Learning Disabilities hinder students of average or above-average intelligence in easily and dependably processing various types of information. Students with dyslexia, for example, have a perceptual deficit that scrambles sequences of letters or numbers. Discuss with the student how the learning disability manifests itself and how the student has handled it in the past. It is important to realize that learning disabilities are not the result of a student's intelligence, physical or emotional health, or cultural or socioeconomic background.
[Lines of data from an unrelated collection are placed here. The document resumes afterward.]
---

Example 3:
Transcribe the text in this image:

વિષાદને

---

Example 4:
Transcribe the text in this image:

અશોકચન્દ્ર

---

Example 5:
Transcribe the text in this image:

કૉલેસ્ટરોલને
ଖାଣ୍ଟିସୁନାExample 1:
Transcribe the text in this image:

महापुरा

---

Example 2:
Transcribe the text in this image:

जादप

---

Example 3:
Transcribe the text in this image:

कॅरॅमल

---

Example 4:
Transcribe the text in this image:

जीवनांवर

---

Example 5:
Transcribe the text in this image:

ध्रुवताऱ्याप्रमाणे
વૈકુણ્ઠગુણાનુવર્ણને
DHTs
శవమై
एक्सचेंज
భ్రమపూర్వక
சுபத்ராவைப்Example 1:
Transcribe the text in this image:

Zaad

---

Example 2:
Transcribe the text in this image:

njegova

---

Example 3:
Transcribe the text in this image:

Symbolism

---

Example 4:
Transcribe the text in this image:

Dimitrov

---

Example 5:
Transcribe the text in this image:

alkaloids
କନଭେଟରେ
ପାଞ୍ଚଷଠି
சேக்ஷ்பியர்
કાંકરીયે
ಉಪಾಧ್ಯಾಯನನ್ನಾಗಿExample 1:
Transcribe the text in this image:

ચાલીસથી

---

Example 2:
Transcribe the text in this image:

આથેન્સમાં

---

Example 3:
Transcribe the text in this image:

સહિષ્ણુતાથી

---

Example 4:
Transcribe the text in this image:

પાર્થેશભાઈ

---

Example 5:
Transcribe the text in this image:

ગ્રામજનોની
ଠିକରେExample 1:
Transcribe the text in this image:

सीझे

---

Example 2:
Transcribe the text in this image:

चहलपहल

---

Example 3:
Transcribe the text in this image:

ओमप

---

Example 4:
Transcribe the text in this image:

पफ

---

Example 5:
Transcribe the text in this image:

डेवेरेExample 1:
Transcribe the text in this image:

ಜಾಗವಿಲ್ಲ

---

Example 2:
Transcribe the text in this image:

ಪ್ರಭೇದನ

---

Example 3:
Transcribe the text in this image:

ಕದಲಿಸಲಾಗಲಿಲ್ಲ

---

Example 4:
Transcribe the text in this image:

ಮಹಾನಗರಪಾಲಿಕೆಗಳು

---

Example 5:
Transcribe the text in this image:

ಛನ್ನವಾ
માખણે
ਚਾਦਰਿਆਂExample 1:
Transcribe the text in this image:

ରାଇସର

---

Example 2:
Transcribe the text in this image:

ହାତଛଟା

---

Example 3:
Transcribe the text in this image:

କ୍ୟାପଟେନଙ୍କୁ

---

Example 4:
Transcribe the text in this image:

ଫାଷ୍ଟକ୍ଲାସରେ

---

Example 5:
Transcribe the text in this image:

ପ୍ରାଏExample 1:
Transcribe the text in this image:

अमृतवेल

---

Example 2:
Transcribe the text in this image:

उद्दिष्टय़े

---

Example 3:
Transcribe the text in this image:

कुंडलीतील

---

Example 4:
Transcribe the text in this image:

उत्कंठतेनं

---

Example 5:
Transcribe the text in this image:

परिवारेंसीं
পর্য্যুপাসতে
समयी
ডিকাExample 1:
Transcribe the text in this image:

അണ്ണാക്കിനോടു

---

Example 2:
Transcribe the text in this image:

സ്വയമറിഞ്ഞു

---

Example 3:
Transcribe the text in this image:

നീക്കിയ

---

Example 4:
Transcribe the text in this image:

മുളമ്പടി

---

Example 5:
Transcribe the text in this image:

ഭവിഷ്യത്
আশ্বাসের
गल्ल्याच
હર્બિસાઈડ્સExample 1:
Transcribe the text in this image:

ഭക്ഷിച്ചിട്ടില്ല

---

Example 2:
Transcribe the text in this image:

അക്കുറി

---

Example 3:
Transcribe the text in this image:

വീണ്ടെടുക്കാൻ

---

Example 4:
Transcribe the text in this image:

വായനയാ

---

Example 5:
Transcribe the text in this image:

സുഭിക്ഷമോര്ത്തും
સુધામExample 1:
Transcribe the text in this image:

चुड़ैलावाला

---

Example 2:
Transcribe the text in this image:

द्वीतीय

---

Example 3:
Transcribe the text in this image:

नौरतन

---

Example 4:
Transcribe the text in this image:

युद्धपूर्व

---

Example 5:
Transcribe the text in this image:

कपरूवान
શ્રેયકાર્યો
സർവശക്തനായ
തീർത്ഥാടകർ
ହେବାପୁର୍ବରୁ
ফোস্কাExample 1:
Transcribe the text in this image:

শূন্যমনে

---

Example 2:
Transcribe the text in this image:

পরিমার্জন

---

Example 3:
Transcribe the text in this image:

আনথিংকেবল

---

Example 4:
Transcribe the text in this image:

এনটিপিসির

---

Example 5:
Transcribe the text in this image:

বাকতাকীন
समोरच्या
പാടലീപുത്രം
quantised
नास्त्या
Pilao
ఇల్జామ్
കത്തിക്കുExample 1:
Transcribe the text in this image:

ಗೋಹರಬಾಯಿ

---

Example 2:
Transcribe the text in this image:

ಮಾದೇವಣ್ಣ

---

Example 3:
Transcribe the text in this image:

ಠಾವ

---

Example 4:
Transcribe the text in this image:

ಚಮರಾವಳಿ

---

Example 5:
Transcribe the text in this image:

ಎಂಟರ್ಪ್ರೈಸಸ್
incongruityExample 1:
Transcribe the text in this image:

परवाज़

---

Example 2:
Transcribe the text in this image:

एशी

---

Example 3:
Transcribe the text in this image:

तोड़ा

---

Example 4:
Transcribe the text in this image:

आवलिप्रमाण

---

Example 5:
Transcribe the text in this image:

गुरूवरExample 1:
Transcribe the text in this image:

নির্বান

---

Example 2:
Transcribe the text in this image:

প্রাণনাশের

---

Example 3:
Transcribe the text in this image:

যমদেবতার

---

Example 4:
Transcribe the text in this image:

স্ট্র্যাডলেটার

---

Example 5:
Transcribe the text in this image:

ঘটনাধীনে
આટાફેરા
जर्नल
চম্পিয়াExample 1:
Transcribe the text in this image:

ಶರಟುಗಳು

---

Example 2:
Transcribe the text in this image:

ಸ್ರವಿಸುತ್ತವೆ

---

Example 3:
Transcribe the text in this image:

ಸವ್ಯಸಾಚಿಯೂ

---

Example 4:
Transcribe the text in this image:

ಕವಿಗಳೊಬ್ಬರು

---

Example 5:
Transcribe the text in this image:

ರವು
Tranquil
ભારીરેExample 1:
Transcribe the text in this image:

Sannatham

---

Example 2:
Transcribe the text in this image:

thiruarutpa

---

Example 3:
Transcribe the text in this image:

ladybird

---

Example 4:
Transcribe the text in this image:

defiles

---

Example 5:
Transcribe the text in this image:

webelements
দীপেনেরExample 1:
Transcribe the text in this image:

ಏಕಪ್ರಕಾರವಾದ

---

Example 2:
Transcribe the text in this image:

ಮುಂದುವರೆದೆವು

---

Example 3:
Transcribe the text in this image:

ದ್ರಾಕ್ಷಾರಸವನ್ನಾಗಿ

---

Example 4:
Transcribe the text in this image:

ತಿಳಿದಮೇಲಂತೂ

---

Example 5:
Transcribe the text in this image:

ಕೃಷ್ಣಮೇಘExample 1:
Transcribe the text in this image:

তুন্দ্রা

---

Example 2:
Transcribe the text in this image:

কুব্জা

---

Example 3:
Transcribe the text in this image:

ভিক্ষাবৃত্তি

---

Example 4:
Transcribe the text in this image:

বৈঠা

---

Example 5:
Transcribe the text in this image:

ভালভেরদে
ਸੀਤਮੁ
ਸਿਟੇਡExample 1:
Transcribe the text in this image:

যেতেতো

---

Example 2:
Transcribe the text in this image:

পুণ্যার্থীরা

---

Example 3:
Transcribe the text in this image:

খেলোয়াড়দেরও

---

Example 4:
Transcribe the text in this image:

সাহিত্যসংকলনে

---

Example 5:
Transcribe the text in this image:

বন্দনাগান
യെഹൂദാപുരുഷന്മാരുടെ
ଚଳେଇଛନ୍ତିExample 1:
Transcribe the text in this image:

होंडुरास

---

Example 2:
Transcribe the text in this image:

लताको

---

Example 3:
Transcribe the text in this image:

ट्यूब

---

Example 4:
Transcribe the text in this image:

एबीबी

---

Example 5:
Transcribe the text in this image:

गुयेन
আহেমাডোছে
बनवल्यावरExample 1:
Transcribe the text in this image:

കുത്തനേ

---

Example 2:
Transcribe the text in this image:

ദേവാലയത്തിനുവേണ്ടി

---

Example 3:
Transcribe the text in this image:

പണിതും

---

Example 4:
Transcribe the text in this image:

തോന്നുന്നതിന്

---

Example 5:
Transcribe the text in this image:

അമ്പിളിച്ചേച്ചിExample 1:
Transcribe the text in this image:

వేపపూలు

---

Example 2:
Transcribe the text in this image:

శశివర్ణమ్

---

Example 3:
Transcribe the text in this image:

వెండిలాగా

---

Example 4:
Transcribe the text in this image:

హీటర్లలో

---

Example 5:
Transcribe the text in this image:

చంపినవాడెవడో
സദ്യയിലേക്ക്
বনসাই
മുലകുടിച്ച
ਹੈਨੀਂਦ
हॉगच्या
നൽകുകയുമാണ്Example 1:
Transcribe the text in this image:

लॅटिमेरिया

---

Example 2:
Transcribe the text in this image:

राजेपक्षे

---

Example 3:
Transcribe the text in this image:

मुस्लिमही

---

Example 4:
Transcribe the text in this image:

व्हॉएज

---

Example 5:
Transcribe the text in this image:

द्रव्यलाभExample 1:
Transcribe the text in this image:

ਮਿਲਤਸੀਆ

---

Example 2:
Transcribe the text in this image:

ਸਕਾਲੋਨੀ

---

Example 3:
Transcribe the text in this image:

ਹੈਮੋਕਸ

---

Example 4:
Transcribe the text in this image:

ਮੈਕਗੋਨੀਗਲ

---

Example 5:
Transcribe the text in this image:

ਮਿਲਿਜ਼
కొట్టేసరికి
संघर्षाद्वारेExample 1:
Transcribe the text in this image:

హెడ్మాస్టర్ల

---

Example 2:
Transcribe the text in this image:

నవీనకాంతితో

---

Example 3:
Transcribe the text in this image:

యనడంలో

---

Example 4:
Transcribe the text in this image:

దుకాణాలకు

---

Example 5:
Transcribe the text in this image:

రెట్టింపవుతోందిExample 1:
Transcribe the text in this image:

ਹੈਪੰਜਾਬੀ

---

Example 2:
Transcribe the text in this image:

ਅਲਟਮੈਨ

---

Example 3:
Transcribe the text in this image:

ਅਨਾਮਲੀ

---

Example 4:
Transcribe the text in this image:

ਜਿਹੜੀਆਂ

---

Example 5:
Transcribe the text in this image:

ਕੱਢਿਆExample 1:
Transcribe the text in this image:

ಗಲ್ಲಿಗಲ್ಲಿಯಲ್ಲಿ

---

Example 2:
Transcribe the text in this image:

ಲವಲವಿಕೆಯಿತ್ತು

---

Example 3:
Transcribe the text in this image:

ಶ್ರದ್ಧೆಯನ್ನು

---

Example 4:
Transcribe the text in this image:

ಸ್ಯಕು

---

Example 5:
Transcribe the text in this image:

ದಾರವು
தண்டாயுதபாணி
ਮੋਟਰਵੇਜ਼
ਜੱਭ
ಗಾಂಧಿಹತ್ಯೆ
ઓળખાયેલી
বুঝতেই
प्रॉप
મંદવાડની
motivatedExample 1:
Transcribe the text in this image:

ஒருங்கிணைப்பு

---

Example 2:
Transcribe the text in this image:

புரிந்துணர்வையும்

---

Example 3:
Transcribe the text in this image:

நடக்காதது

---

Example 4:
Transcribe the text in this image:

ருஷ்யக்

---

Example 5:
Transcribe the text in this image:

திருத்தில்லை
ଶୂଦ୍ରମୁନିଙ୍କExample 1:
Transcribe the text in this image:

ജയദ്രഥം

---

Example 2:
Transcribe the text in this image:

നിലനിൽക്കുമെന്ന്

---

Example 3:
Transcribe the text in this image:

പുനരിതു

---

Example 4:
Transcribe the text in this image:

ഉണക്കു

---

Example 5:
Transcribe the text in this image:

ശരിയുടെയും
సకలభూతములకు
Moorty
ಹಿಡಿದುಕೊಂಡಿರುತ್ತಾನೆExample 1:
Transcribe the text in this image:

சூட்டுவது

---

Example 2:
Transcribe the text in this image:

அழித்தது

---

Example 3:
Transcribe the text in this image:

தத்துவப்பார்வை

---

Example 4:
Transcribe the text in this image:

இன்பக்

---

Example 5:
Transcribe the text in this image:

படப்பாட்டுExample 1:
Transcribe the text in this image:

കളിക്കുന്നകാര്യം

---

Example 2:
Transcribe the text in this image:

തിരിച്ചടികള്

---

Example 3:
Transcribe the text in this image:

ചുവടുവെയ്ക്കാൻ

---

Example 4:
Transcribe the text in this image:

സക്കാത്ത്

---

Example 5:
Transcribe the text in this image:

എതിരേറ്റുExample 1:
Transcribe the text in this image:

Learning impairments may exist with other disabilities. For instance, students with head injuries resulting from traumatic accidents may require accommodations similar to those needed by persons with learning disabilities.
Mild to moderate sensory deficits such as low-level vision and slight hearing impairment, can often be accommodated by appropriate seating arrangements and adjusting room lighting.
Chronic disabilities such as diabetes, seizure disorders, cardiac or respiratory conditions, lupus, and cancer, may interfere with stamina, attention span, and alertness, especially when there are adjustments in medical management. The attendance and performance of these students may be erratic, so they may need you to consider a flexible schedule for assignments.
Psychological/Psychiatric Disabilities such as depression, bipolar disorders, schizophrenia, panic disorder, generalized anxiety disorder, post-traumatic stress disorder and others, may interfere with stamina, attention span, and alertness, especially when there are adjustments in medical management. The attendance and performance of these students may be erratic, so they may need a flexible schedule for assignments.